Because of technical difficulties and miscommunication, people trying to listen to the Tourism Board meeting yesterday missed the "advisement" from city attorney Cheryl Roberts about the permitted use of the $400,000 of lodging tax revenue allocated to the Tourism Board, but the upshot was that the money cannot be used to make grants or loans to local businesses that make Hudson a desirable destination. That being the case, the Tourism Board will be using the money to fund events and activities--projects that can happen now, while social distancing is in place, and projects that can happen once the pandemic is over.
In the absence of Tourism Board chair Calvin Lewis, who reportedly was ill, the meeting was chaired by Council president Tom DePietro. Mayor Kamal Johnson and his aide, Michael Chameides, were also part of the meeting, which involved presentations by both Tourism Board members and nonmembers.

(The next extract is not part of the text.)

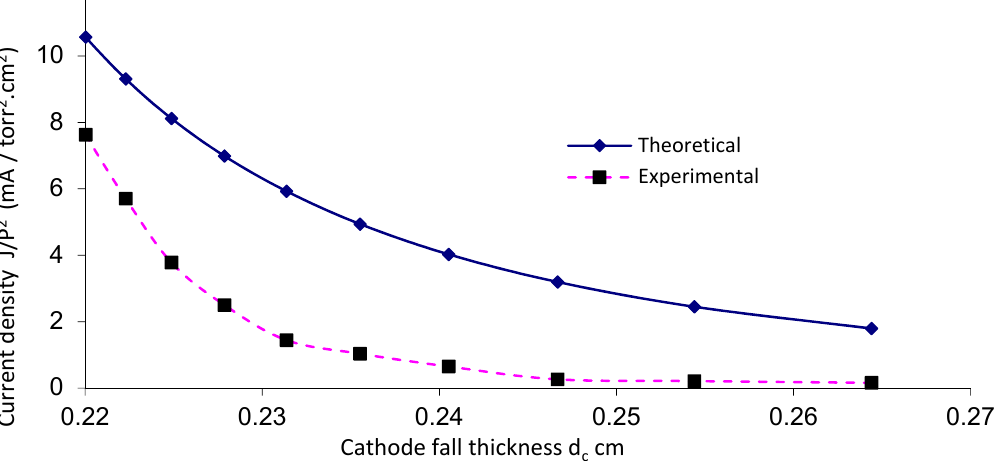
Figure 9. Current density as a function of the cathode fall thickness for OMTSE with applied pressure of 1 mTorr.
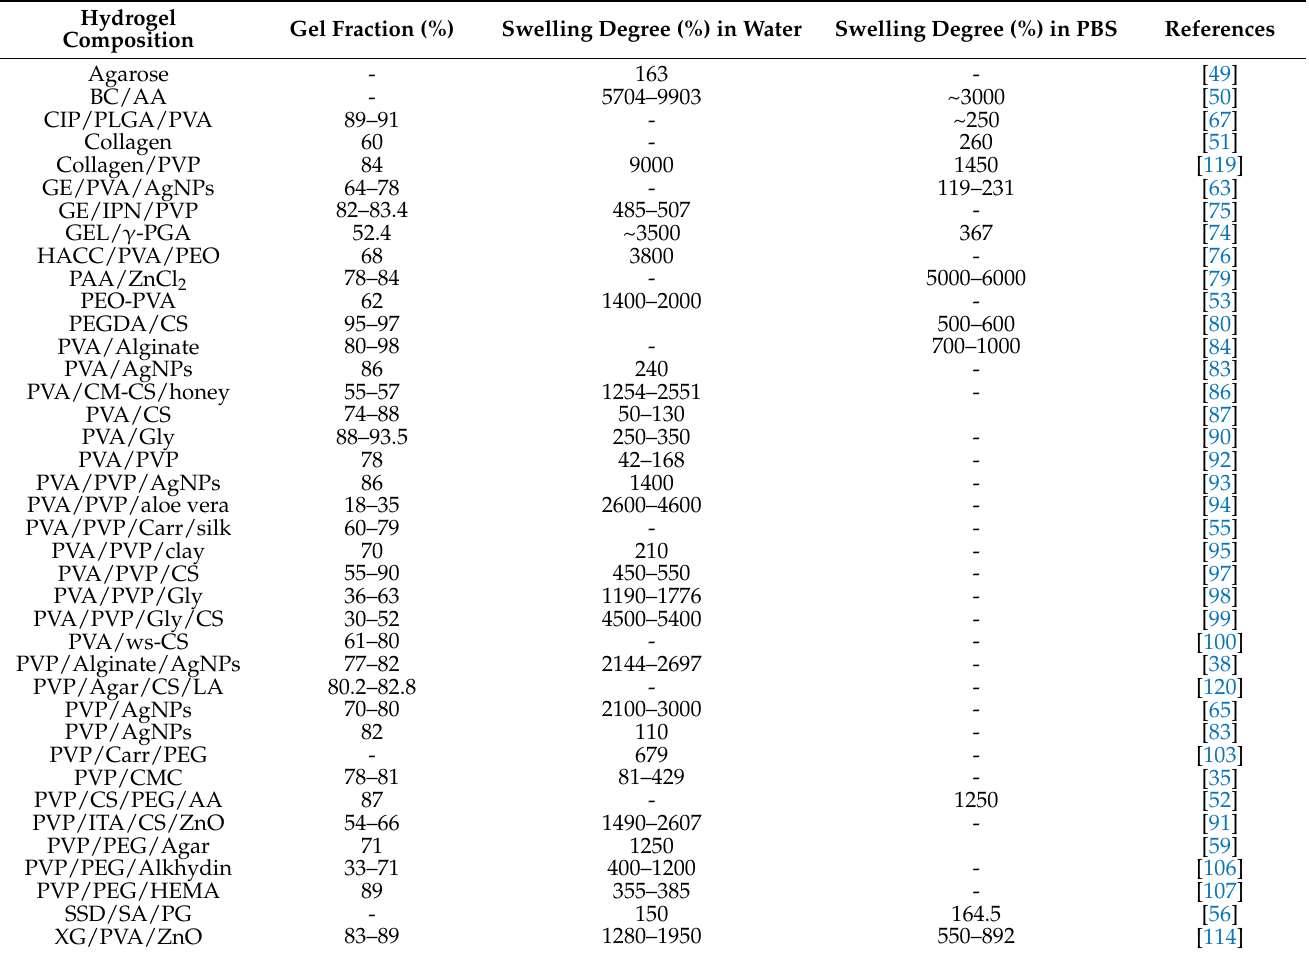
Table 2. Gel fraction, the swelling degree in water, and PBS of hydrogel wound dressings irradiated between 25–30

The first to present was Tourism Board member Chris McManus, who spoke of tourism as "something that can help Hudson recover" but also referred to it as "the elephant in the room." He divided Hudson tourists into three categories: "couples from Brooklyn coming for the weekend, spending a lot of money, and leaving" (McManus acknowledged the people from Boston also fit into this group); local day trippers; and what he called "infra-tourism," Hudsonians who visited neighborhoods other than their own. He spoke of designing activities "based on who we're trying to attract."
Board member Sidney Long shared several ideas, among them an online version of Open Studio Hudson, which took place in October 2019; "encouraging people's memories of this pandemic"; an Easter parade with Easter bonnets. She also made reference to the effort to designate the original Shiloh Baptist Church as a local landmark and spoke of it as an anchor for some unspecified tourism initiative.
In her presentation, Tamar Adler, another member of the Tourism Board, asserted, "The best thing we can do is work on the substance of our 'place.'" She suggested "other frameworks we might want to take on": walkability, tactical urban city, and child-centered space.
Sam Merrett, of the carbon-neutral vessel Apollonia, spoke briefly of a proposal he had presented to the Tourism Board for funding for a recurring event he called "Waterfront Wednesday," which he suggested could begin in July.
Mayoral aide Michael Chameides presented possible criteria for judging grant applications, suggesting that grants could be made in amounts up to $100,000. DePietro said he wanted a rating system that used numbers, such as the City uses when judging proposals submitted in response to RFPs. Adler suggested that the criteria include judging proposals in terms of contributing to a child-centered environment and addressing climate change.
It was agreed that they needed to work quickly to establish the criteria, and an ad hoc committee was formed, made up of Tourism Board members McManus, Adler, Filiz Soyak, and Hannah Black, to draft an RFP and criteria for judging proposals.
When the meeting was close to concluding, Long opined, "The way we tackle this pandemic will be of great interest. From a public relations view, this could be great."